- _Text shown_:
From the Roman bathhouse to the bikini, via bathing suits and bloomers, swimwear has evolved over the centuries to reflect changing social attitudes and norms.  

What Did Romans Wear At The Baths?

Bathing was one of the most popular pastimes in the Ancient Roman world and large communal bathhouses would be found in Roman cities big and small. A typical Roman bath would have three main rooms.

After undressing, bathers would enter the tepidarium or warm room to allow their bodies to adjust before entering the caldarium or hot room for steam, before plunging into a pool of cold water in the frigidarium or cold room. Bathers would then return to the tepidarium to apply oils to their skin and scrape off any dirt using a metal instrument called a strigil.

The bathing ritual could take a considerable amount of time, so bathers would typically go with friends and associates. The bathhouse was known to serve as a location for doing business deals, courtship, and gambling. 

The bathhouse therefore served a primarily social function rather than purely being about hygiene and cleanliness. Larger bathhouses contained a courtyard or palaestra surrounded by a colonnade which served as an area for exercise, allowing bathers to work up a sweat before they entered the baths proper.

Some bathhouses had a swimming pool in the palaestra. Many bathhouses included additional facilities such as libraries, shops, stages for theatrical performances, underlining the social function they played in Roman settlements. 

It is not entirely clear what Ancient Romans would have worn to the baths. Most baths had an anteroom where patrons would change out of their daily attire into a pair of thick sandals called sculponea to protect them from the heated floors.

Patrons likely bathed naked, though they might have worn a thin loincloth called a subligaculum. These garments are usually associated with exercise and sport in the ancient world and there is no evidence that they were worn while bathing. All swimmers are depicted naked in classical art.

During the Roman Republic and up until the 1st century AD, men and women would bathe separately. In the larger baths there would be separate male and female sections, each with their own set of rooms.

In the smaller baths men and women would bathe at different times of day. After the 1st century AD, it appears that mixed bathing became commonplace, although not everyone was happy at this development and the Emperor Hadrian attempted in vain to ban the practice.

Medieval Swimwear

After the fall of the Roman Empire, communal bathing remained popular in Europe, either in rivers or in indoor bathhouses. By the 14th century, the health benefits of hot springs and mineral baths were appreciated across Europe in places such as Bath, Carlsbad, and Spa – the latter giving its name to the spa, which resembled a Roman bathhouse. 

By the 1400s, the Church began to take a stricter attitude to nudity and compelled bathers to wear a strip of cloth round the groin and waist. Depictions of men and women bathing and swimming in Medieval and Renaissance art show them wearing contemporary underwear.

Swimwear In The 17th Century

Swimming and bathing in the nude or in underwear was standard both in Europe and in the wider world until the late 1600s. It was around this time that most people – especially women – began to wear specific garments for bathing to preserve their modesty. The 17th century English traveller Celia Fiennes visited the popular spa towns of Bath and Harrogate and described the bathing costumes for women and men in 1687:

“The ladies go into the bath with garments made of a fine yellow canvas, which is stiff and made large with great sleeves like a parson’s gown; the water fills it up so that it is borne off that your shape is not seen, it does not cling close as other linen, which looks sadly in the poorer sort that go in their own linen. The Gentlemen have drawers and waistcoats of the same sort of canvas, this is the best linen, for the bath water will change any other yellow.”

- _Data listing_:
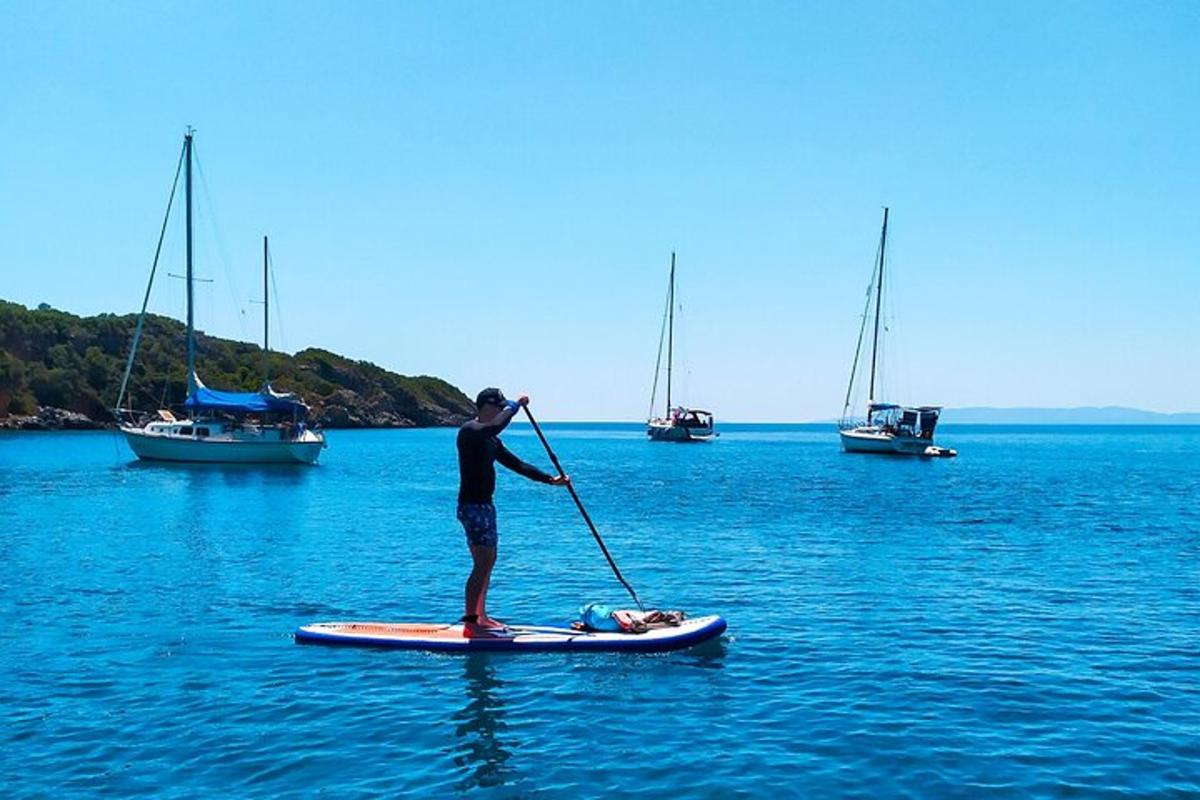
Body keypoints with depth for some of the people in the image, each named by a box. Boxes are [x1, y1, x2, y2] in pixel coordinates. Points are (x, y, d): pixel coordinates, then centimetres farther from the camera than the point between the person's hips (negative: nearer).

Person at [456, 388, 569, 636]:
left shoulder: (491, 440, 17)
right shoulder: (469, 431, -13)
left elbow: (517, 465, 18)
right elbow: (498, 424, -34)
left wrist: (550, 479, 13)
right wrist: (515, 405, -18)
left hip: (484, 505, 10)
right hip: (472, 506, -10)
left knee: (488, 562, 14)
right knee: (483, 563, -13)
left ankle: (481, 617, 23)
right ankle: (470, 622, -10)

- _Complete the following_:
a) Please copy the swimwear history word for word from "By the 1400s, the" to "wearing contemporary underwear.".
b) Carry the swimwear history forward, starting after its final sentence.
The entries are separate from the swimwear history.

- _Answers to this exercise_:
a)
By the 1400s, the Church began to take a stricter attitude to nudity and compelled bathers to wear a strip of cloth round the groin and waist. Depictions of men and women bathing and swimming in Medieval and Renaissance art show them wearing contemporary underwear.

b)
Fiennes does not elaborate on whether the yellow tint is the natural colour of the water piped from the springs, or if it is caused by the bathers themselves. While there was no nationwide legal prohibition in England against bathing in the nude, local authorities would set their own rules for appropriate bathing attire. The type of clothing described by Fiennes was mandated by the dress code of the Bath Corporation in 1737:

“It is Ordered Established and Decreed by this Corporation that no Male person above the age of ten years shall at any time hereafter go into any Bath or Baths within this City by day or by night without a Pair of Drawers and a Waistcoat on their bodies.”

“No Female person shall at any time hereafter go into a Bath or Baths within this City by day or by night without a decent Shift on their bodies.”

By the 1700s, the great and the good began to go to seaside resorts attracted by the benefits of saltwater bathing. Bathers went to great lengths to preserve their modesty, with beaches segregated between men and women. They could rent or buy bathing costumes similar to those described by Celia Fiennes.

Although they covered most of the body, these early swimsuits were effectively considered underwear and therefore not to be seen in public. For this reason, an elaborate contraption known as the bathing machine was invented for aristocratic women in the first half of the 18th century.

Bathers would enter small huts made of wood or canvas mounted on four wheels. Once inside, they could change into their bathing costumes. The hems of women’s bathing dresses included lead weights to prevent them from floating up in the water. Their everyday clothes would be placed in a compartment overhead to ensure that they remained dry.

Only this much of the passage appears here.